Analysts estimate 65 million people regularly access the BBC catch-up TV service using virtual private networks (VPNs) or proxy servers.
In China alone that figure is thought to be around 38.5 million.
The iPlayer is meant for UK TV viewers only and is funded by the licence fee. A global iPlayer was closed last month.
The report from GlobalWebIndex said that despite VPNs being thought of as "fairly niche tools which are the preserve of the tech-savviest individuals", around 25% of internet users worldwide now use them, primarily to access better entertainment content.
The research company surveyed more than 45,000 internet users across 34 countries, including China, the US, France, Germany, Ireland, India and Brazil.
It found that while the iPlayer is "geo-restricted to be viewable only by people resident in the country", the BBC service does in fact have "a huge global audience".
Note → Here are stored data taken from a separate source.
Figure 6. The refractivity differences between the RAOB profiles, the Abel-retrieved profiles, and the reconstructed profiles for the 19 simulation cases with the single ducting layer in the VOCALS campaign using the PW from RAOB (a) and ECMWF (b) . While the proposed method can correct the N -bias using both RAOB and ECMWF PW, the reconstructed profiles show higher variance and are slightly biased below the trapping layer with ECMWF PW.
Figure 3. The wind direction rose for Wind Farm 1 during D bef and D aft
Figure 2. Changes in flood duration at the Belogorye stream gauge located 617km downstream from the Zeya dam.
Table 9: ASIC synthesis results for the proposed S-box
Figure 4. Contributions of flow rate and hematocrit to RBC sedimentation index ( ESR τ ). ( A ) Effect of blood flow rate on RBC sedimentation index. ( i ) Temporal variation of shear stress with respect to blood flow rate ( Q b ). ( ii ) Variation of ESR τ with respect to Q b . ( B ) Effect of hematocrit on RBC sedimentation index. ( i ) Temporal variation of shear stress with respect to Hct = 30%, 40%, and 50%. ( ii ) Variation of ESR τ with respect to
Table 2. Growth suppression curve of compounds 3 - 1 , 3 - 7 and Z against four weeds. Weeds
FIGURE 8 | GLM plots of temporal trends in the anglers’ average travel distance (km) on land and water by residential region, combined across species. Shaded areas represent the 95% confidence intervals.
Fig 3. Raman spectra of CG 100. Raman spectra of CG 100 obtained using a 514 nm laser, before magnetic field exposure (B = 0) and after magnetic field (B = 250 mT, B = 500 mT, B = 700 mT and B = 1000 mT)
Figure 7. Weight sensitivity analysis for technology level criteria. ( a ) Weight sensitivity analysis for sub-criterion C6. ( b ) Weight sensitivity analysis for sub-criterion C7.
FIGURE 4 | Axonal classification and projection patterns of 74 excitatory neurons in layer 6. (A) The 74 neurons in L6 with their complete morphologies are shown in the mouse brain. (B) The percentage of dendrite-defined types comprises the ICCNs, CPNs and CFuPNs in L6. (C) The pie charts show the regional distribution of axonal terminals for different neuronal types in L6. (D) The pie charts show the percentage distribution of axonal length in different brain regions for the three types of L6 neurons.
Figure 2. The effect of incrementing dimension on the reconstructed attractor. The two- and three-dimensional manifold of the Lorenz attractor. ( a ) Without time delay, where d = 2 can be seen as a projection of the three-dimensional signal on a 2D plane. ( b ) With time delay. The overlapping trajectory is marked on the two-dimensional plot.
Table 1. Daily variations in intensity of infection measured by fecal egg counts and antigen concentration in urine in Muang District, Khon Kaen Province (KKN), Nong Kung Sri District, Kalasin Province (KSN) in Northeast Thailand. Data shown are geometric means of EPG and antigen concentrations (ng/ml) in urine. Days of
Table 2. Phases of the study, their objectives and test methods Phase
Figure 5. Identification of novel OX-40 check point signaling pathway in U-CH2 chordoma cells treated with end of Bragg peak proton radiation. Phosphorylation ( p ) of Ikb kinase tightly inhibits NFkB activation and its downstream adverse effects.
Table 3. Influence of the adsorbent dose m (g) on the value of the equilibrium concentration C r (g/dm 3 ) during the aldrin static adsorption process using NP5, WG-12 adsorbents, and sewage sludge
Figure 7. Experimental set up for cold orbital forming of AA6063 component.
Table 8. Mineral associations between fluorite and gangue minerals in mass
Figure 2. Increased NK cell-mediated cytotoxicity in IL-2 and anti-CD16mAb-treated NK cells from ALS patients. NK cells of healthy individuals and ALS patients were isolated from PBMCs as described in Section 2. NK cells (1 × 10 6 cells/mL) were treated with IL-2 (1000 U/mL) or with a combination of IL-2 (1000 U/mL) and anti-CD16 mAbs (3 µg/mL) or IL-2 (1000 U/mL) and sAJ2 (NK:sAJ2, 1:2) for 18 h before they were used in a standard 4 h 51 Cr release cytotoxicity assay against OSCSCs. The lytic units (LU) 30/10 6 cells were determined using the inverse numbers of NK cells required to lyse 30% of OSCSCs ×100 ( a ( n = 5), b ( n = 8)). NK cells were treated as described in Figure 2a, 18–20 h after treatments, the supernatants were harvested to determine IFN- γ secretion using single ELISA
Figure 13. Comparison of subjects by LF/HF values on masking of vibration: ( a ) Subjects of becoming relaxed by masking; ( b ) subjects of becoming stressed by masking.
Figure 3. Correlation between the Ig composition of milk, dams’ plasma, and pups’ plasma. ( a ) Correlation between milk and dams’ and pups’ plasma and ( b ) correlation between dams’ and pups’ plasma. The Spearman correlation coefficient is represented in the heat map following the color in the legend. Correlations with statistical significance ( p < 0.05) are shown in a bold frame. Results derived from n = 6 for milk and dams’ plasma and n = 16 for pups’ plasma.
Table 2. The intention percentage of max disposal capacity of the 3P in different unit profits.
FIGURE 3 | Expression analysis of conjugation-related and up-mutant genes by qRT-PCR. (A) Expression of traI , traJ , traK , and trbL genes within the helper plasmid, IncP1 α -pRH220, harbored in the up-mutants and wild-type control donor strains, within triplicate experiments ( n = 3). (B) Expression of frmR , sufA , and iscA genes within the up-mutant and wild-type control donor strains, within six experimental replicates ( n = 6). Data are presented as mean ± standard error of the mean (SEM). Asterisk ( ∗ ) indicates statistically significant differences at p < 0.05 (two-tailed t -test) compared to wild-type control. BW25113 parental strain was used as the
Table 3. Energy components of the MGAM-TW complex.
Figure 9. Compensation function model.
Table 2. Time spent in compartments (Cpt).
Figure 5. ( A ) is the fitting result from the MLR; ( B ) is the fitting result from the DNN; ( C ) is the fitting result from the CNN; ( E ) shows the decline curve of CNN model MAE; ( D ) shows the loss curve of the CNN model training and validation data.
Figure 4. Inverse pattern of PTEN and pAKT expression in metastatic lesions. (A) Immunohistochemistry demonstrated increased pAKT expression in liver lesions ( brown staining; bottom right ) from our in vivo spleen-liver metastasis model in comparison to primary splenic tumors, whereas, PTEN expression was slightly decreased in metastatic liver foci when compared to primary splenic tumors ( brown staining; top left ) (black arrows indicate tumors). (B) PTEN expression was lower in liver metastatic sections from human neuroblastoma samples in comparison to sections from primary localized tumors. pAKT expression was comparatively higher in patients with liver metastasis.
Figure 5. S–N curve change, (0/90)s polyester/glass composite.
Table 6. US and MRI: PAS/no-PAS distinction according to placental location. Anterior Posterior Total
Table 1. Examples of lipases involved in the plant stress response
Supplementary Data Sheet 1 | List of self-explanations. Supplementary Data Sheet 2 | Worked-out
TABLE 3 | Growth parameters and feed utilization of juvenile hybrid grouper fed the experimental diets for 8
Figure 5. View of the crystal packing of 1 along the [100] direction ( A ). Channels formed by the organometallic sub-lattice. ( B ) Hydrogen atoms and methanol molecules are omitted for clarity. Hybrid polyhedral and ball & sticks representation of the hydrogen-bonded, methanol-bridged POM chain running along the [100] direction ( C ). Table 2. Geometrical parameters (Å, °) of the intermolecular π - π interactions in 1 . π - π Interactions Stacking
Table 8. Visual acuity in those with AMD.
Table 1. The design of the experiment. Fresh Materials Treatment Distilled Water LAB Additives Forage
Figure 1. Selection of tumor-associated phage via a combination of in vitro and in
"The implications for iPlayer are stark," said Jason Mander, head of trends at GlobalWebIndex, writing in the report.
"However, rather than seeing this as a threat, there's much good news here for the BBC."
The report highlighted that 75% of the 65 million already pay for subscription services like Netflix or Hulu, so there was "clear potential" for the BBC to create "new revenue streams".
"If even a relatively small proportion users could be converted into paid users, the additional revenue it could create for the BBC would be significant."
A global iPlayer subscription service, which allowed viewers in Europe, Australia and Canada to watch programmes like Doctor Who, was shut down last month.
GlobalWebIndex also found the domestic iPlayer to be the most popular on-demand service in the UK by far - with 45% of internet users aged 16-64 accessing it in the past month, and just 4% being unaware of the service.
Netflix is the second most popular service, attracting 24% of web users.
The BBC's most recent iPlayer figures revealed there were 222 million requests for TV programmes in May, with Peter Kay's Car Share the most popular show.
The GlobalWebIndex figures would suggest that 29% of these requests may have come from TV viewers outside of the UK.